PO and its main fatty acid, ALA, exerted the protective activity from neuronal oxidative stress induced by HO. They regulated apoptotic pathway in neuronal cell death by alleviation of BAX/BCL-2 ratio, and down-regulation of cleaved-PARP and cleaved caspase-9 and -3. Although further studies are required to verify the protective mechanisms of PO and ALA from neuronal damage, PO and ALA are the promising agent against oxidative stress-induced apoptotic neuronal cell death.
背景/目的:氧化应激在神经元细胞损伤中起关键作用,这与神经退行性疾病相关。本研究的目的是探讨紫苏油(PO)及其活性成分α-亚麻酸(ALA)对过氧化氢(HO)诱导的SH-SY5Y神经元细胞氧化应激的神经保护作用。
材料/方法:将暴露于250μM HO 24小时的SH-SY5Y人神经母细胞瘤细胞用不同浓度的PO(25、125、250和500μg/mL)及其主要脂肪酸ALA(1、2.5、5和25μ/mL)处理。我们检测了PO和ALA对HO诱导的细胞活力、乳酸脱氢酶(LDH)释放和核浓缩的影响。此外,我们确定PO和ALA是否调节凋亡相关蛋白的表达,如裂解的聚ADP核糖聚合酶(PARP)、裂解的半胱天冬酶-9和-3、BCL-2和BAX。

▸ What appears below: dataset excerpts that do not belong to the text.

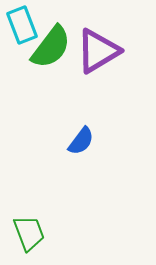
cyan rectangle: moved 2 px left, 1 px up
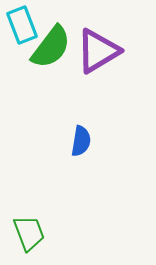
blue semicircle: rotated 28 degrees counterclockwise
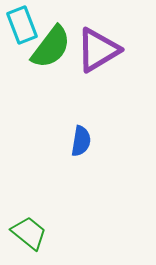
purple triangle: moved 1 px up
green trapezoid: rotated 30 degrees counterclockwise
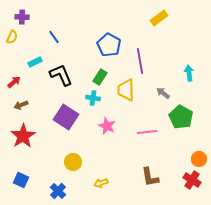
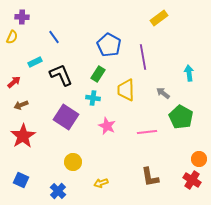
purple line: moved 3 px right, 4 px up
green rectangle: moved 2 px left, 3 px up
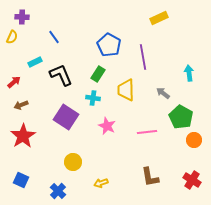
yellow rectangle: rotated 12 degrees clockwise
orange circle: moved 5 px left, 19 px up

HO处理导致细胞活力降低、LDH释放增加,且经Hoechst 33342染色显示核浓缩增加。然而,PO和ALA处理显著减轻了神经元细胞死亡,表明PO和ALA有效地阻断了HO诱导的神经元凋亡。此外,在PO和ALA存在的情况下,裂解的PARP、裂解的半胱天冬酶-9和-3的激活显著降低,且PO和ALA处理后阻断了HO介导的BAX/BCL-2比值上调。
PO及其主要脂肪酸ALA对HO诱导的神经元氧化应激具有保护活性。它们通过减轻BAX/BCL-2比值以及下调裂解的PARP和裂解的半胱天冬酶-9和-3来调节神经元细胞死亡中的凋亡途径。尽管需要进一步研究来验证PO和ALA对神经元损伤的保护机制,但PO和ALA是对抗氧化应激诱导的凋亡性神经元细胞死亡的有前景的药物。